>>

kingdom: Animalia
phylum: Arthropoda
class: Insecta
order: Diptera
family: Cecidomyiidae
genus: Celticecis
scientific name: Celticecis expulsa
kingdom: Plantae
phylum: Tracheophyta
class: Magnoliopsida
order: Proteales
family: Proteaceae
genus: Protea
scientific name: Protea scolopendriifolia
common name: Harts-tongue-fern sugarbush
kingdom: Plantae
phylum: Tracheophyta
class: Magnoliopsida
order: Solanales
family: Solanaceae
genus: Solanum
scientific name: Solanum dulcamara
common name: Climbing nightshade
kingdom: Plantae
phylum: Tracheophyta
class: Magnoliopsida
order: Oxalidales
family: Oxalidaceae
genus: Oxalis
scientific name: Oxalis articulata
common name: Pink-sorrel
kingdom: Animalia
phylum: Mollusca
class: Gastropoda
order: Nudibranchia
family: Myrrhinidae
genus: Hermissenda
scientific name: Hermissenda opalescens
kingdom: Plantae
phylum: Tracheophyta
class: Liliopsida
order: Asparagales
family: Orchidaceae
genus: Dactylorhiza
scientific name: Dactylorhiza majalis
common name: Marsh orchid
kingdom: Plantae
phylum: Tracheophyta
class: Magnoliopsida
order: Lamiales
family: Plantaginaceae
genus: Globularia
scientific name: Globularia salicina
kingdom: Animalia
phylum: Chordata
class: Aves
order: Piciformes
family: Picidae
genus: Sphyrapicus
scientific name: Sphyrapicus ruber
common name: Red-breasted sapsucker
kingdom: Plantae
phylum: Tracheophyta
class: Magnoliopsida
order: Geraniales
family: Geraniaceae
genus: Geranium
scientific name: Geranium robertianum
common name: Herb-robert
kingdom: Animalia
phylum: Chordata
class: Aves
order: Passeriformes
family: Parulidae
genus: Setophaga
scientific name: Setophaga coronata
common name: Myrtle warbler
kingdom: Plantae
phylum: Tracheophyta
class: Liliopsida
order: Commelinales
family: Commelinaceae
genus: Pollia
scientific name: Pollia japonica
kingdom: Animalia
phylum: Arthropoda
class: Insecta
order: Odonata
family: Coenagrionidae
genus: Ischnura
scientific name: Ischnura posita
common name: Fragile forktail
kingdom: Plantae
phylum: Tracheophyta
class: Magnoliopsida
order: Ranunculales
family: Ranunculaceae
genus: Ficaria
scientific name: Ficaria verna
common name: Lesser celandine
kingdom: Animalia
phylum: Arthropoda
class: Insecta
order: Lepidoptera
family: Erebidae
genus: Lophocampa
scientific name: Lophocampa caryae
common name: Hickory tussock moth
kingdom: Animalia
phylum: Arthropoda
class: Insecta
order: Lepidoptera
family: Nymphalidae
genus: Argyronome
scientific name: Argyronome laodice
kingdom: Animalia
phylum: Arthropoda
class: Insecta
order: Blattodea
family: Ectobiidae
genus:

<<

Reproduce every line of the records above word for word, keeping each line in its original order.

kingdom: Animalia
phylum: Arthropoda
class: Insecta
order: Diptera
family: Cecidomyiidae
genus: Celticecis
scientific name: Celticecis expulsa
kingdom: Plantae
phylum: Tracheophyta
class: Magnoliopsida
order: Proteales
family: Proteaceae
genus: Protea
scientific name: Protea scolopendriifolia
common name: Harts-tongue-fern sugarbush
kingdom: Plantae
phylum: Tracheophyta
class: Magnoliopsida
order: Solanales
family: Solanaceae
genus: Solanum
scientific name: Solanum dulcamara
common name: Climbing nightshade
kingdom: Plantae
phylum: Tracheophyta
class: Magnoliopsida
order: Oxalidales
family: Oxalidaceae
genus: Oxalis
scientific name: Oxalis articulata
common name: Pink-sorrel
kingdom: Animalia
phylum: Mollusca
class: Gastropoda
order: Nudibranchia
family: Myrrhinidae
genus: Hermissenda
scientific name: Hermissenda opalescens
kingdom: Plantae
phylum: Tracheophyta
class: Liliopsida
order: Asparagales
family: Orchidaceae
genus: Dactylorhiza
scientific name: Dactylorhiza majalis
common name: Marsh orchid
kingdom: Plantae
phylum: Tracheophyta
class: Magnoliopsida
order: Lamiales
family: Plantaginaceae
genus: Globularia
scientific name: Globularia salicina
kingdom: Animalia
phylum: Chordata
class: Aves
order: Piciformes
family: Picidae
genus: Sphyrapicus
scientific name: Sphyrapicus ruber
common name: Red-breasted sapsucker
kingdom: Plantae
phylum: Tracheophyta
class: Magnoliopsida
order: Geraniales
family: Geraniaceae
genus: Geranium
scientific name: Geranium robertianum
common name: Herb-robert
kingdom: Animalia
phylum: Chordata
class: Aves
order: Passeriformes
family: Parulidae
genus: Setophaga
scientific name: Setophaga coronata
common name: Myrtle warbler
kingdom: Plantae
phylum: Tracheophyta
class: Liliopsida
order: Commelinales
family: Commelinaceae
genus: Pollia
scientific name: Pollia japonica
kingdom: Animalia
phylum: Arthropoda
class: Insecta
order: Odonata
family: Coenagrionidae
genus: Ischnura
scientific name: Ischnura posita
common name: Fragile forktail
kingdom: Plantae
phylum: Tracheophyta
class: Magnoliopsida
order: Ranunculales
family: Ranunculaceae
genus: Ficaria
scientific name: Ficaria verna
common name: Lesser celandine
kingdom: Animalia
phylum: Arthropoda
class: Insecta
order: Lepidoptera
family: Erebidae
genus: Lophocampa
scientific name: Lophocampa caryae
common name: Hickory tussock moth
kingdom: Animalia
phylum: Arthropoda
class: Insecta
order: Lepidoptera
family: Nymphalidae
genus: Argyronome
scientific name: Argyronome laodice
kingdom: Animalia
phylum: Arthropoda
class: Insecta
order: Blattodea
family: Ectobiidae
genus:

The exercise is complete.